== WHAT IS NEEDED ==
Quote the text of every entry below word for word, leaving out the pictures.

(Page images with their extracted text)
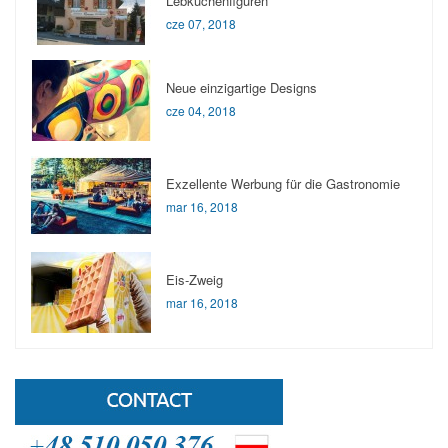
Lebkuchenfiguren
cze 07, 2018
Neue einzigartige Designs
cze 04, 2018
Exzellente Werbung für die Gastronomie
mar 16, 2018
Eis-Zweig
mar 16, 2018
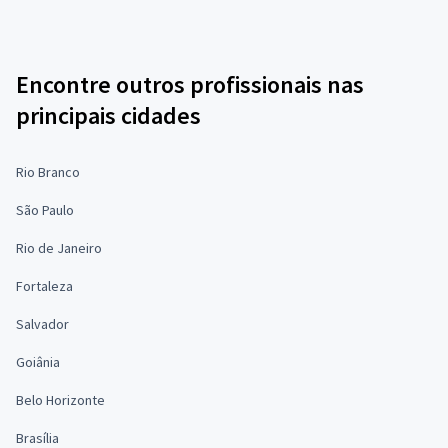
Encontre outros profissionais nas
principais cidades
Rio Branco
São Paulo
Rio de Janeiro
Fortaleza
Salvador
Goiânia
Belo Horizonte
Brasília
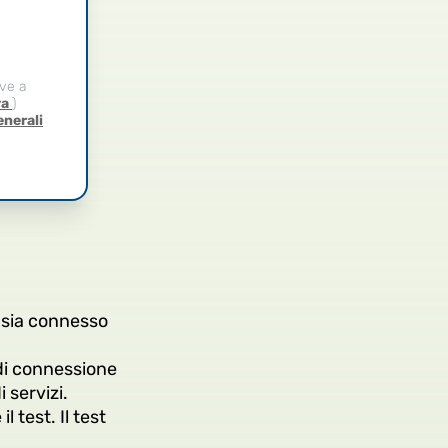
ive a
va
)
enerali
vo sia connesso
 di connessione
i servizi.
 test. Il test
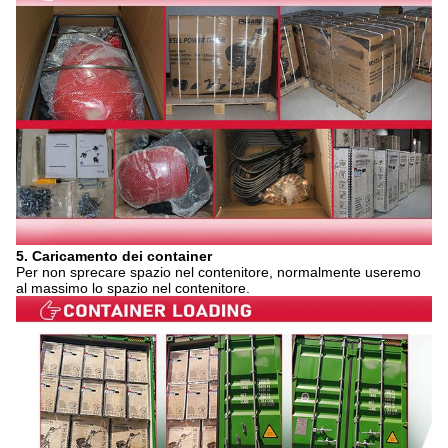
5. Caricamento dei container
Per non sprecare spazio nel contenitore, normalmente useremo
al massimo lo spazio nel contenitore.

== PROBLEM SOLUTION ==
Lebkuchenfiguren
cze 07, 2018
Neue einzigartige Designs
cze 04, 2018
Exzellente Werbung für die Gastronomie
mar 16, 2018
Eis-Zweig
mar 16, 2018
Encontre outros profissionais nas
principais cidades
Rio Branco
São Paulo
Rio de Janeiro
Fortaleza
Salvador
Goiânia
Belo Horizonte
Brasília
ive a
va
)
enerali
vo sia connesso
 di connessione
i servizi.
 test. Il test
5. Caricamento dei container
Per non sprecare spazio nel contenitore, normalmente useremo
al massimo lo spazio nel contenitore.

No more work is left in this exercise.